── WORKING DATA

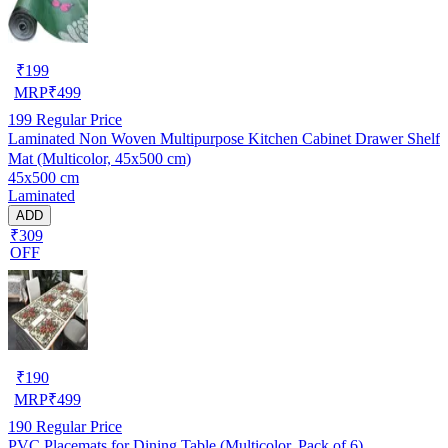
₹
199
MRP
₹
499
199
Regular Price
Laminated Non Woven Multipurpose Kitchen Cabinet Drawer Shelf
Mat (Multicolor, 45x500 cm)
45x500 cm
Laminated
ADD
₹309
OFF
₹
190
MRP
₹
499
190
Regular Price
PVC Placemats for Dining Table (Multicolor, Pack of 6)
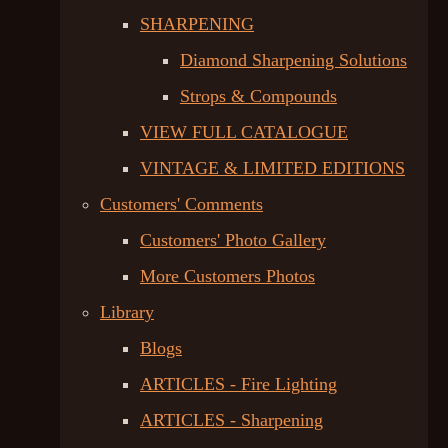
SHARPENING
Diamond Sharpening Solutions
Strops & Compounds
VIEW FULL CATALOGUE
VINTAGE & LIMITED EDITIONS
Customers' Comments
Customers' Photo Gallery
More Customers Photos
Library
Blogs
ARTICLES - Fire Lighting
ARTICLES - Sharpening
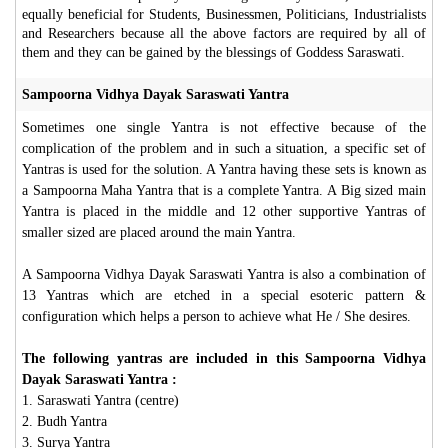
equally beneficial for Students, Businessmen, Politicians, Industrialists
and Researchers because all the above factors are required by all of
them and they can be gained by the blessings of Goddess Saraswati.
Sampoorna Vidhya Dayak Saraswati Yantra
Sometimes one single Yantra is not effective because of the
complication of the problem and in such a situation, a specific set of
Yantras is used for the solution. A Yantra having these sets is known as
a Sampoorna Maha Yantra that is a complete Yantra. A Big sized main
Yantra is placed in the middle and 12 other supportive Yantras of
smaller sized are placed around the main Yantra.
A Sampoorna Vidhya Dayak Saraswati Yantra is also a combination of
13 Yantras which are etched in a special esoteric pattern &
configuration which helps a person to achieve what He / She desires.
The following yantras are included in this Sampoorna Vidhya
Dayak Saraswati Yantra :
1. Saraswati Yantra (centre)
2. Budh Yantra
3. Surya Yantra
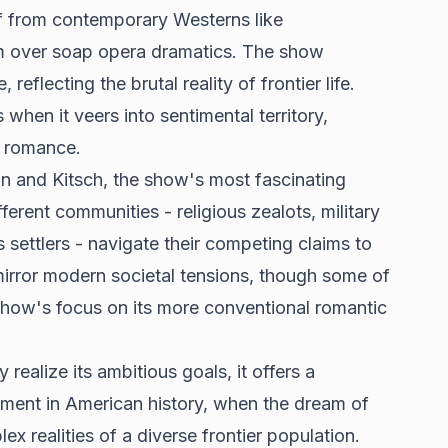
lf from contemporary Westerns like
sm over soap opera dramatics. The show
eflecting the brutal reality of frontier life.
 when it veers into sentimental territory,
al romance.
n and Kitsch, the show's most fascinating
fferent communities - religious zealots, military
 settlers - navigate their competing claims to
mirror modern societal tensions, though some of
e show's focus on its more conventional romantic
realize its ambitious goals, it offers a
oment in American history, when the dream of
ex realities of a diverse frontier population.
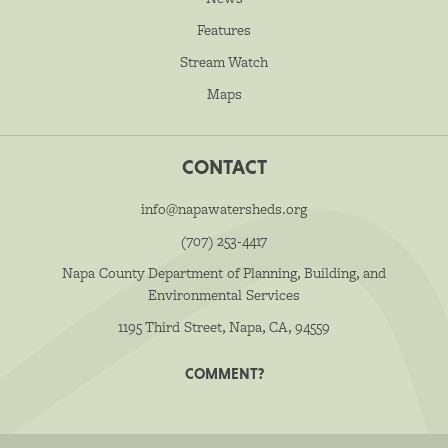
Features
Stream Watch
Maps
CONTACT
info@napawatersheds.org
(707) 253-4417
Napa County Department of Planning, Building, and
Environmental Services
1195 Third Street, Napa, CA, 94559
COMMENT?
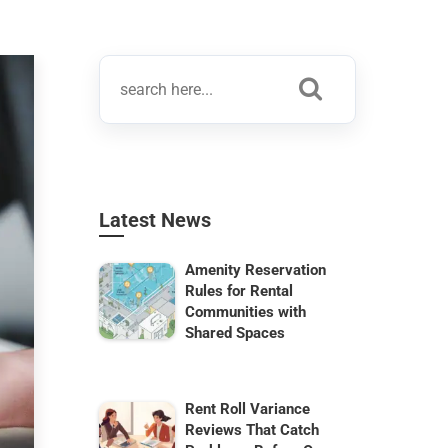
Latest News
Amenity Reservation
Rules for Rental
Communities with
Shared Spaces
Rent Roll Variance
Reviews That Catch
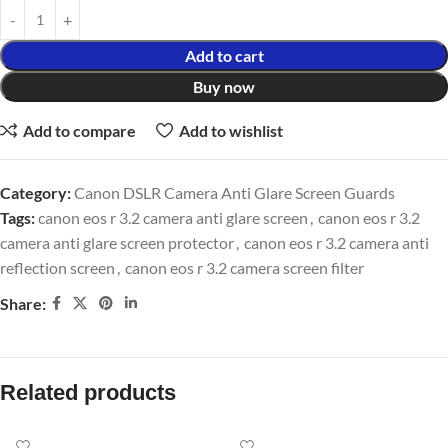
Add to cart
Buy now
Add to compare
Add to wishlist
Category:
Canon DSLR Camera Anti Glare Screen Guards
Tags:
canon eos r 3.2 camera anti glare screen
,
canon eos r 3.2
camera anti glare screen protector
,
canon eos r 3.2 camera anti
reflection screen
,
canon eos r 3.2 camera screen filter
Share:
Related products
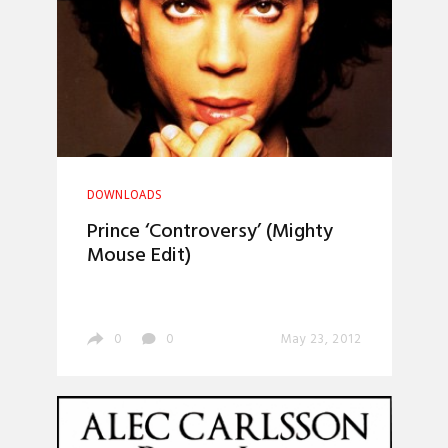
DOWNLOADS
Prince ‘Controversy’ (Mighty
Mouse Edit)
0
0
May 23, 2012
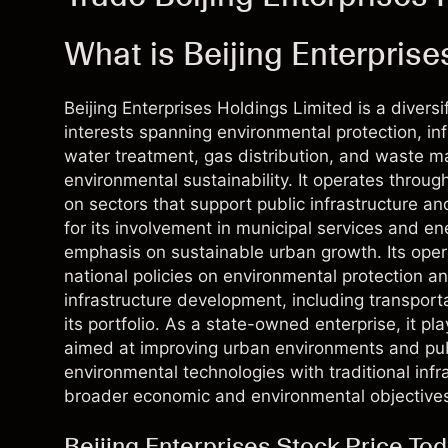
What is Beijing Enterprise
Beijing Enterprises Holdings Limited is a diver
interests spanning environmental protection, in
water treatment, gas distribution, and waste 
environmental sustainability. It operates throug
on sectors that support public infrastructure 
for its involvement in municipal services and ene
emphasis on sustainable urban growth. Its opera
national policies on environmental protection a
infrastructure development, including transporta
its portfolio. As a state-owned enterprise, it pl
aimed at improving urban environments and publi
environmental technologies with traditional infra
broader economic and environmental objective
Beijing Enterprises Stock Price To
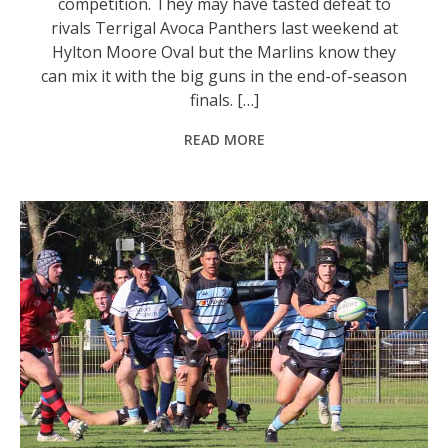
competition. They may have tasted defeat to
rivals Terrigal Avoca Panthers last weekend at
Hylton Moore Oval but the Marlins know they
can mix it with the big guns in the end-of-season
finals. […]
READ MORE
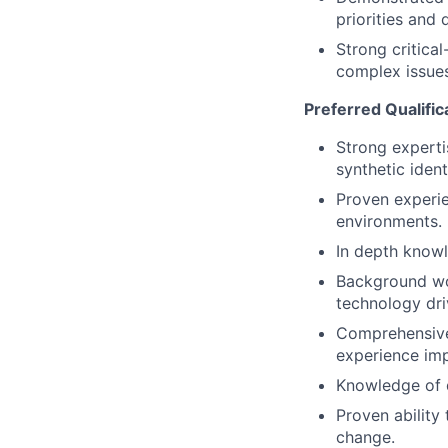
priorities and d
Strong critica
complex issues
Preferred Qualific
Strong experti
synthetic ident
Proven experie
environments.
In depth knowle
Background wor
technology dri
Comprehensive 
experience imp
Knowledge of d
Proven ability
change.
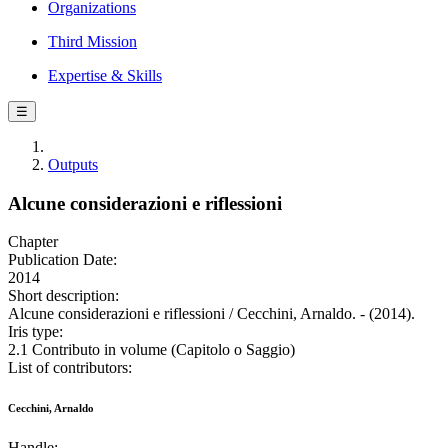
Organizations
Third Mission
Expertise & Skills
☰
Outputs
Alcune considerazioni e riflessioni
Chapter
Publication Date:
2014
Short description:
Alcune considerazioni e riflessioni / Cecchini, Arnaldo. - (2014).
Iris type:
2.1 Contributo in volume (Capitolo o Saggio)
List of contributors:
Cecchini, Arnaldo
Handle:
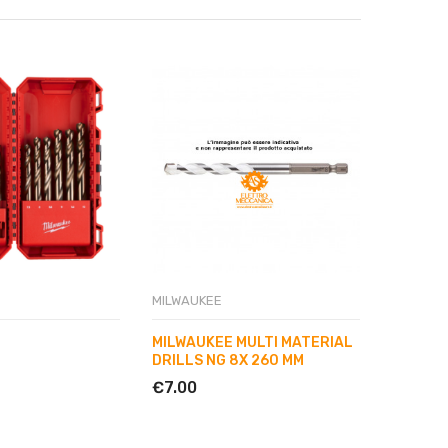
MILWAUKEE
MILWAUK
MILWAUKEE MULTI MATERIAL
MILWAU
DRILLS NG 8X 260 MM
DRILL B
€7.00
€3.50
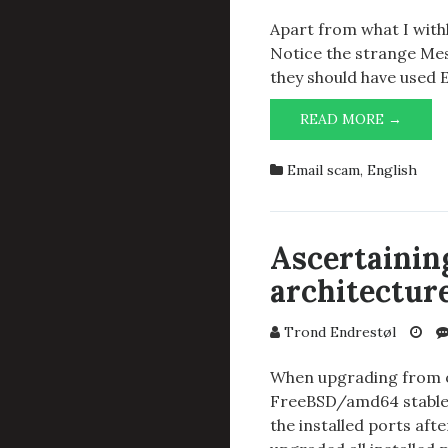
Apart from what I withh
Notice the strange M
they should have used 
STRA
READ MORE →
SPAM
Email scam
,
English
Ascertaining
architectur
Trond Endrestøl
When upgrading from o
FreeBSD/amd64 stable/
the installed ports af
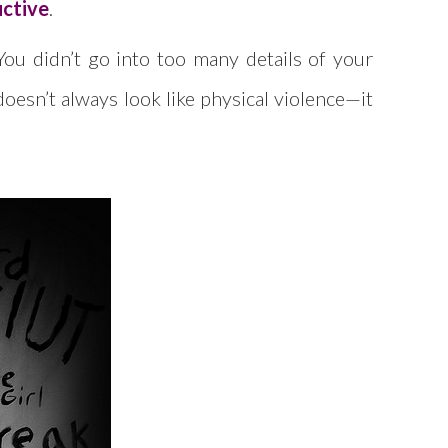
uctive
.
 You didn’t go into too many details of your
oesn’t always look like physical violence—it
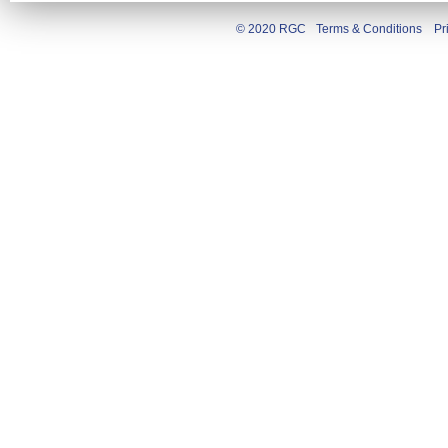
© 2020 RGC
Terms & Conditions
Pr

────

# WHAT IS NEEDED
Across the data above, how many lines include the word "main"? Give only the count.

# TASK SOLUTION
2